TASK STATEMENT. In the passage on bipolar disorders, at least how long do the mood cycles in cyclothymia last?

READING PASSAGE.
Bipolar I Disorder is characterized by episodes of mania that are accompanied by episodes of depression. Mania is the the dominant feature
of Bipolar I disorder. Those who suffer from Bipolar I often talk rapidly, sleep less than normal, are impulsive and take on many tasks.
To be diagnosed with bipolar I disorder, an individual must have one or more manic episodes OR mixed episodes. A major depressive episode may have occurred in the past or present but is not required for diagnosis.
Bipolar II Disorder is characterized by hypomanic and depressive episodes.
To be diagnosed with bipolar II disorder, an individual must have experienced one or more major depressive episodes with at least one hypomanic episodes.
Cyclothymia includes long term (at least 2 years) cyclings of moods between depression and hypomania. Hypomania is not severe enough to be considered a manic episode.

DATA SECTION.

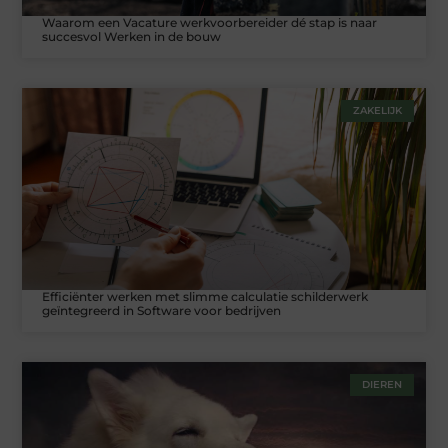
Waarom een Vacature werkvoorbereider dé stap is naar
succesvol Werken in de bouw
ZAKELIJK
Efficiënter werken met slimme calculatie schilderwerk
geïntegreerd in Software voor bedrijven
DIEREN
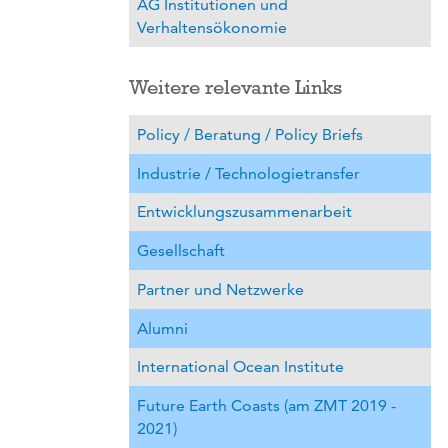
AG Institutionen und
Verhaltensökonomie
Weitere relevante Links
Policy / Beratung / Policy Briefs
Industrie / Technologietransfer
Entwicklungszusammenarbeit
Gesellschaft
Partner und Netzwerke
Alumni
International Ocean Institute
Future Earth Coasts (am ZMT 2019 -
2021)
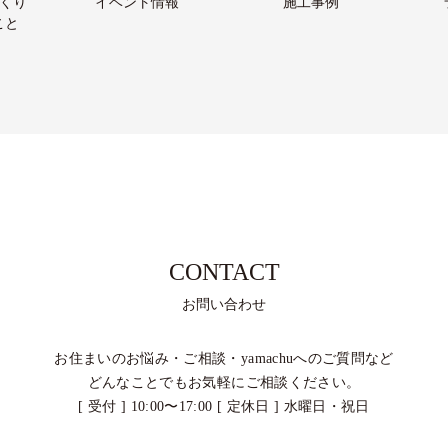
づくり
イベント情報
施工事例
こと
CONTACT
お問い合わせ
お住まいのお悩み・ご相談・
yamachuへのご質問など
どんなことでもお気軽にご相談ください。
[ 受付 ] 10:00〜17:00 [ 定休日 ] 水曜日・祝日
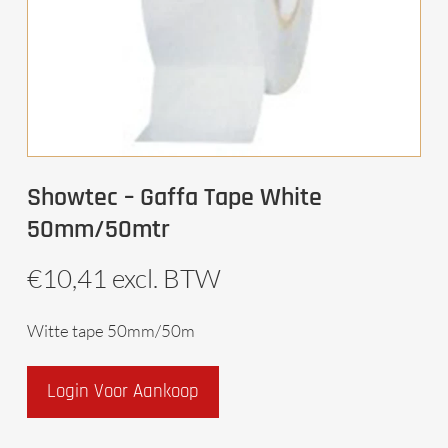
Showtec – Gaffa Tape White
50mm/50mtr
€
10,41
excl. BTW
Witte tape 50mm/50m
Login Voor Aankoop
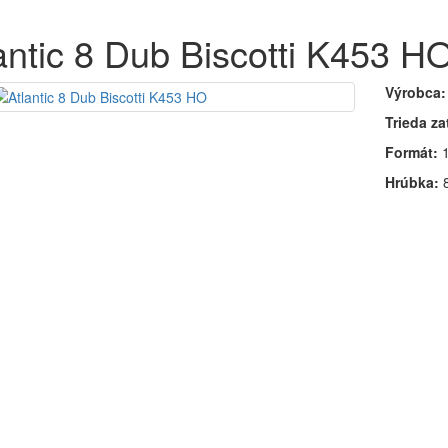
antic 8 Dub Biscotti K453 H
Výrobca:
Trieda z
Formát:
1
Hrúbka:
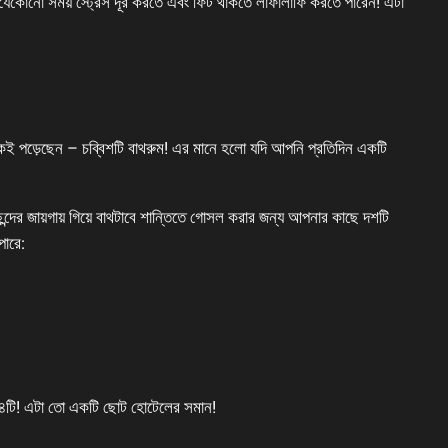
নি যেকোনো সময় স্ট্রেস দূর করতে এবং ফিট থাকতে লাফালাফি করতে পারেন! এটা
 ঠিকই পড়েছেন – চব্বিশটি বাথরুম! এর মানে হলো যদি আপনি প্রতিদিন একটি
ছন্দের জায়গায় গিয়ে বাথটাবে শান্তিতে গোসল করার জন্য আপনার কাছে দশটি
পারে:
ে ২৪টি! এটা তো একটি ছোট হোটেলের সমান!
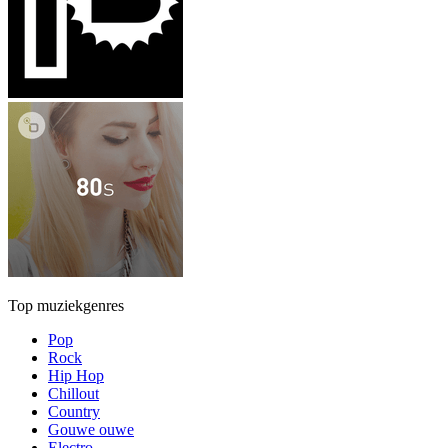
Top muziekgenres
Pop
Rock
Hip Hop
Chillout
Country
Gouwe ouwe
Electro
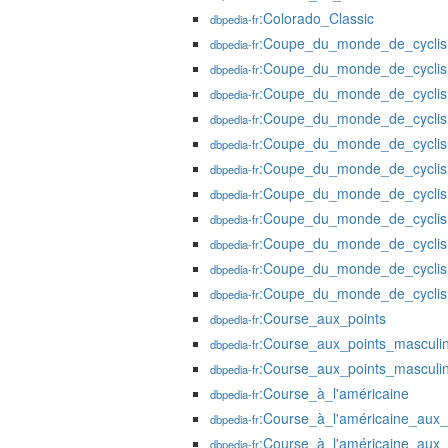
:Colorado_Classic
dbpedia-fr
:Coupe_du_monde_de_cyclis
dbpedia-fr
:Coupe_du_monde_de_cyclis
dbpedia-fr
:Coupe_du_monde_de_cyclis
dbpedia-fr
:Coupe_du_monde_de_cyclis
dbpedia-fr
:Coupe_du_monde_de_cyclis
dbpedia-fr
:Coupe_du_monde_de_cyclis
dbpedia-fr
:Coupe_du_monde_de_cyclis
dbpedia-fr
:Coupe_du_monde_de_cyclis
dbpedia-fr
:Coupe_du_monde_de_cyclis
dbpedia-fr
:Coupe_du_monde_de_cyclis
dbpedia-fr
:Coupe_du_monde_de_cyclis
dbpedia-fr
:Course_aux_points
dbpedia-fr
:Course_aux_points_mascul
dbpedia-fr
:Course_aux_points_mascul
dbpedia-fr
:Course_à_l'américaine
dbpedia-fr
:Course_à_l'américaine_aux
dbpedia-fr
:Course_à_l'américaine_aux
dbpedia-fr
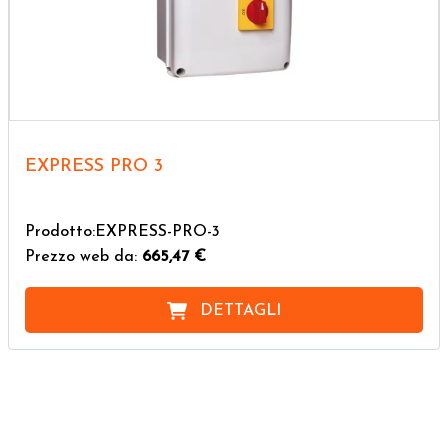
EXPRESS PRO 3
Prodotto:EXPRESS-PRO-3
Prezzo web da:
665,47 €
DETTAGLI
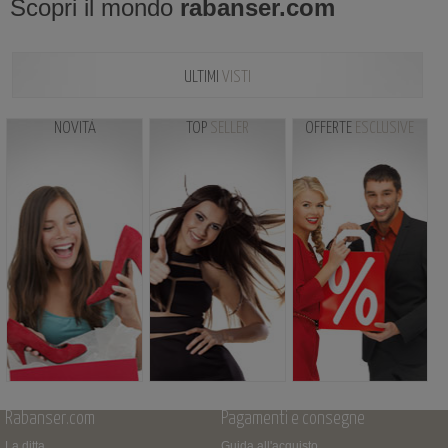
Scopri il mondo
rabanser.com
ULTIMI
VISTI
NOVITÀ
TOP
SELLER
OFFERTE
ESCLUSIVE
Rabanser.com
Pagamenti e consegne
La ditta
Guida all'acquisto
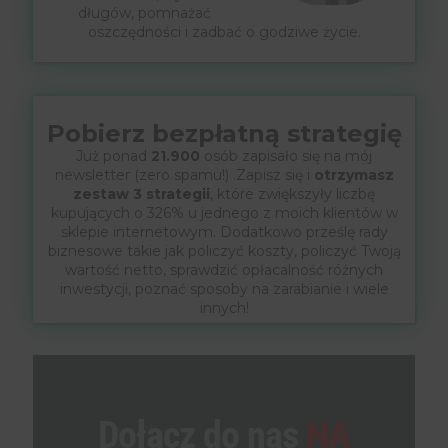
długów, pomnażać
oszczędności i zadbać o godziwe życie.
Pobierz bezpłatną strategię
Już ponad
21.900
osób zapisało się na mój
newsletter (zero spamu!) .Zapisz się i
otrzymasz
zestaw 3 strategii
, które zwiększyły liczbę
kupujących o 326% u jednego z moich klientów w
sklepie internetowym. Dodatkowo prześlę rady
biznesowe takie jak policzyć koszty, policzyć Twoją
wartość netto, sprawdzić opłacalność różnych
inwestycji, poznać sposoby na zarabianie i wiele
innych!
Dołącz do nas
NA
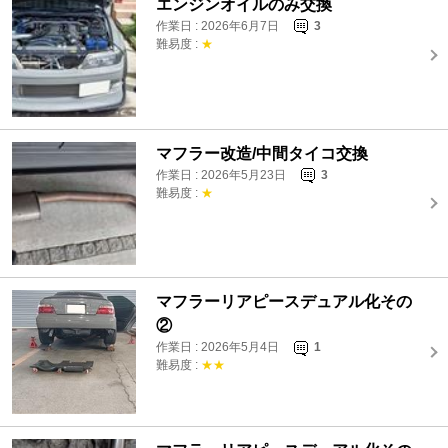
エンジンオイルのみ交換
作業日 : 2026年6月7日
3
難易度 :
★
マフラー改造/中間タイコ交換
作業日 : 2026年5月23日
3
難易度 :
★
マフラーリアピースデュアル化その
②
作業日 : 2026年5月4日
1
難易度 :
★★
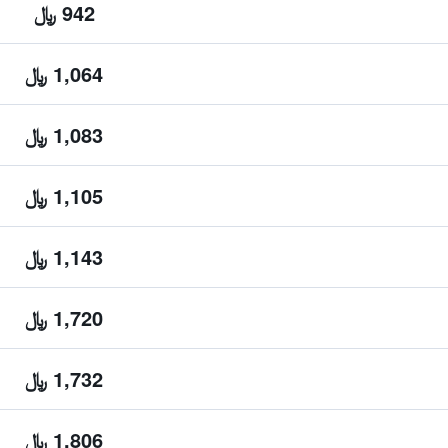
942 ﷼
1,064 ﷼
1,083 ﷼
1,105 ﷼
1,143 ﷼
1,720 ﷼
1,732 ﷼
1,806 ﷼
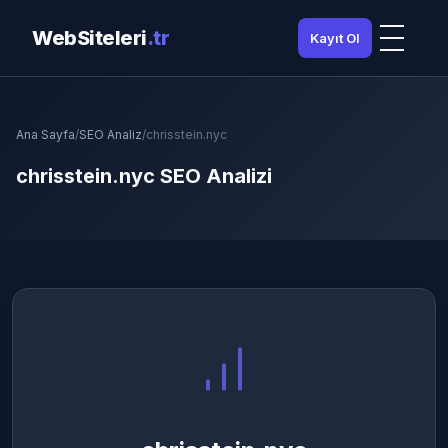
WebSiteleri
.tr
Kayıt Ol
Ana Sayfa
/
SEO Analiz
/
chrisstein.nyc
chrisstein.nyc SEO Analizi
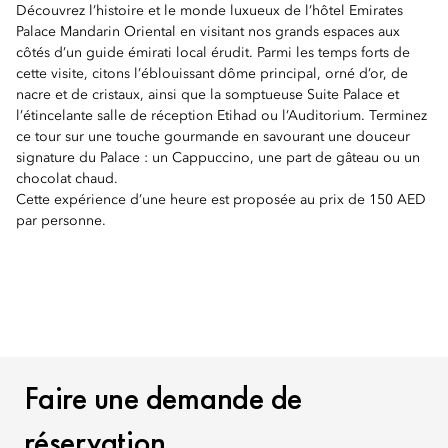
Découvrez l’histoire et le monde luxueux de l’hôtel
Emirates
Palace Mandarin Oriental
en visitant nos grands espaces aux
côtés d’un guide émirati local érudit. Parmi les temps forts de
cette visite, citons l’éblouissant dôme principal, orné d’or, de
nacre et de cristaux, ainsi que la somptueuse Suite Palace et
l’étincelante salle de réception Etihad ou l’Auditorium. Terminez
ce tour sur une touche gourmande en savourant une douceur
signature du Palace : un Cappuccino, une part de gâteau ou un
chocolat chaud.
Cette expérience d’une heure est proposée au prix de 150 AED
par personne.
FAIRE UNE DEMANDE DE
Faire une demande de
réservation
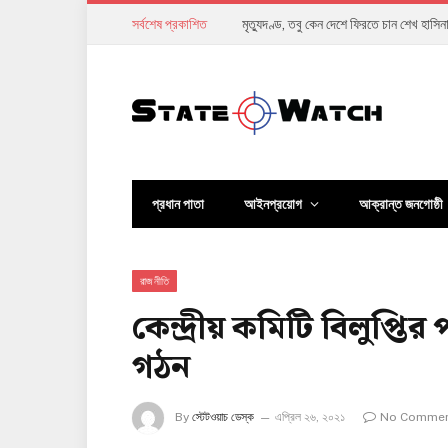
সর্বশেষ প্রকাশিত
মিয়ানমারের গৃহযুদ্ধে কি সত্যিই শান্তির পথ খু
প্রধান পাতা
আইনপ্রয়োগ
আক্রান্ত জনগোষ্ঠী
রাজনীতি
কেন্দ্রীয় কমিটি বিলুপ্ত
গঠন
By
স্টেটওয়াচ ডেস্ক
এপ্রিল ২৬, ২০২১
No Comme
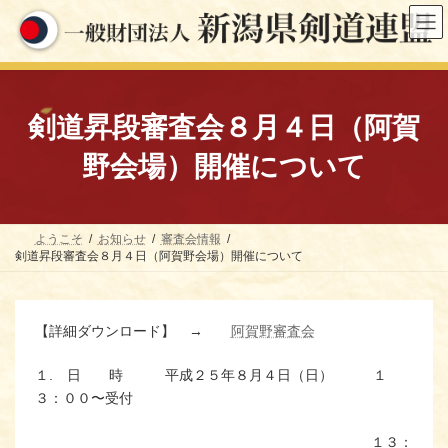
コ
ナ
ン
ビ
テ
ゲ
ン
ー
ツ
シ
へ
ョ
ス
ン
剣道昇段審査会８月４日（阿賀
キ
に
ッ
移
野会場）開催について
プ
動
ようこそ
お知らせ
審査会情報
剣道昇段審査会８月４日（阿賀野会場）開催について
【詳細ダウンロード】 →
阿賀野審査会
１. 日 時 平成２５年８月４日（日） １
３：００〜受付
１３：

RESULT OF THIS TASK. At least 2 years.